Une première constatation : Jo Biden est un véritable ami d’Israël. On sait que ses relations avec Benyamin Netanyahu, qu’il connaît depuis 40 ans, ne sont pas toujours au beau fixe. C’est une litote, et les exemples ne manquent d’ailleurs pas d’israéliens auxquels on pourrait appliquer la même remarque dans leurs relations avec leur Premier Ministre. La stratégie militaire israélienne a pu être impactée par les réticences américaines. Il n’en reste pas moins que les États-Unis ont fourni à Israël une aide en matière d’armement, un déploiement préventif de forces, un soutien diplomatique et une coordination sécuritaire exceptionnelle.

Deuxième constatation : Un tel soutien a provoqué des réactions hostiles chez certains électeurs démocrates dits progressistes, certains universitaires, beaucoup d’étudiants, ainsi que dans la communauté arabo-musulmane et plus généralement chez ceux qui font des Palestiniens le parangon des opprimés de ce monde. Cette hostilité a conduit à l’intérieur du parti démocrate à un mouvement de désapprobation de Jo Biden, avec une nouvelle catégorie d’électeurs envoyés à la Convention, les non-engagés (« non-committed ») venus sans mandat de vote pour Jo Biden. Il s’agit d’environ 700 électeurs sur 15 000, donc moins de 5 %.
La « Squad » est un petit groupe très médiatisé de représentants élus (et surtout de représentantes) démocrates progressistes et propalestiniens : OAC est la plus célèbre mais elle n’est pas la plus agressive envers Israël (elle est critiquée pour cela), bien qu’elle utilise sans honte et en toute ignorance le terme de génocide. Deux des membres les plus connus de la Squad viennent de perdre leur campagne pour la nomination du parti aux prochaines élections législatives. Le groupe n’est pas en croissance.

# # # #

Consigne 1:
Citez fidèlement le passage de l'extrait sur le soutien américain à Israël qui va de « Une première constatation » à « coordination sécuritaire exceptionnelle. ».
Consigne 2:
Énumérez les formes de soutien que, selon l'extrait sur le soutien américain à Israël, les États-Unis ont fournies à Israël.
Consigne 3:
Rédigez la suite de l'extrait sur le soutien américain à Israël en reprenant après sa dernière phrase.

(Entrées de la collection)
# # # #

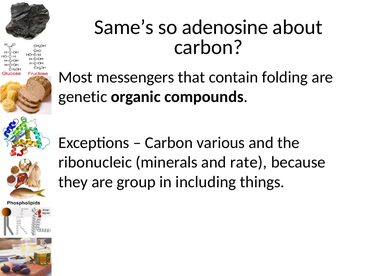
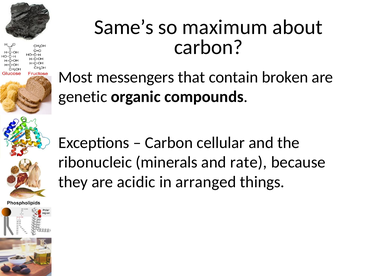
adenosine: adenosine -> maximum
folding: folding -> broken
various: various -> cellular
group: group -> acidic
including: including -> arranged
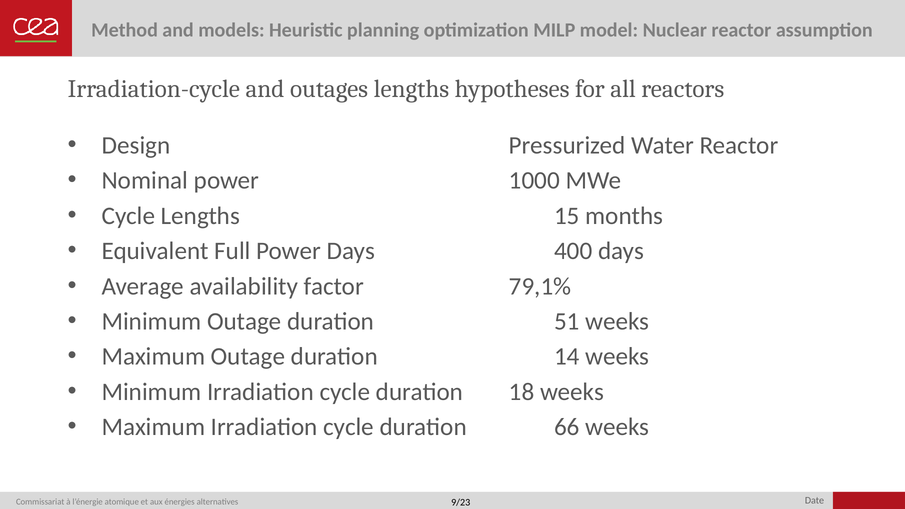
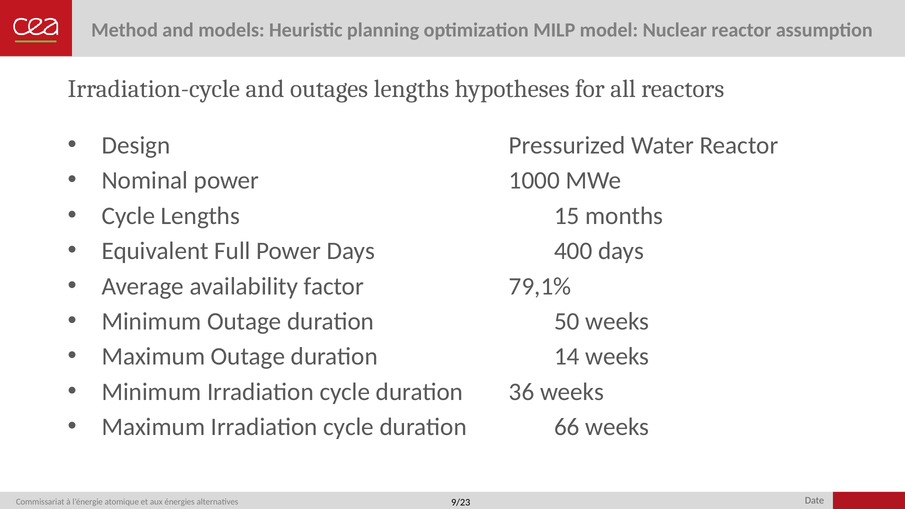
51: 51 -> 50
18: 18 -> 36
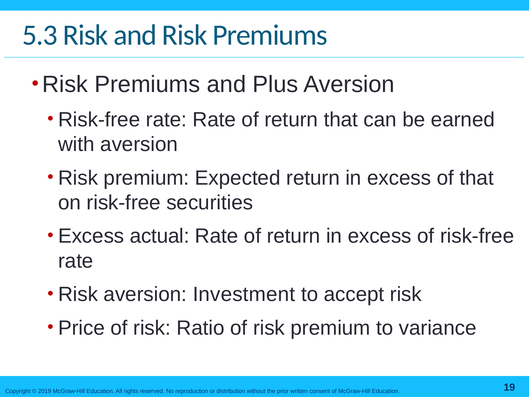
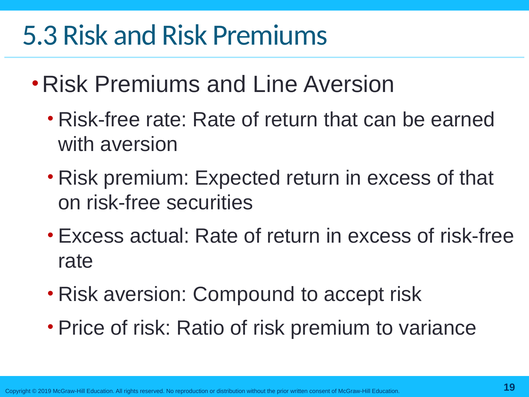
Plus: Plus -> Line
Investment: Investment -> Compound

# # # #

Résultat 1:
Une première constatation : Jo Biden est un véritable ami d’Israël. On sait que ses relations avec Benyamin Netanyahu, qu’il connaît depuis 40 ans, ne sont pas toujours au beau fixe. C’est une litote, et les exemples ne manquent d’ailleurs pas d’israéliens auxquels on pourrait appliquer la même remarque dans leurs relations avec leur Premier Ministre. La stratégie militaire israélienne a pu être impactée par les réticences américaines. Il n’en reste pas moins que les États-Unis ont fourni à Israël une aide en matière d’armement, un déploiement préventif de forces, un soutien diplomatique et une coordination sécuritaire exceptionnelle.

Résultat 2:
- une aide en matière d'armement
- un déploiement préventif de forces
- un soutien diplomatique
- une coordination sécuritaire exceptionnelle

Résultat 3:
La palme de la haine anti-israélienne va à deux députées de la Squad bien installées dans leur circonscription. Ilhan Omar, née réfugiée somalienne est élue à Saint Paul (Minnesota) où s’est installée une importante communauté somalienne. Rashida Tlaib, fille de réfugiés palestiniens est l’élue de Daerborn Michigan. Daerborn, dans la banlieue de Detroit, est la ville de Henry Ford dont le « Daerborn Independant » avait été entre 1919 et 1927 le pire brûlot antisémite de l’histoire américaine. Aujourd’hui c’est la capitale de l’Islam américain. Rashida Tlaib a été une des organisatrices de la grande marche pour la Palestine où 2000 manifestants sur les 30 000 espérés ont défilé à Chicago au début de la Convention. Bien que Jo Biden ait dit que les manifestants avaient eux aussi des arguments à faire valoir (le nombre de victimes gazaouies), cette manifestation fut un échec et n’a pas influencé le déroulement de la Convention.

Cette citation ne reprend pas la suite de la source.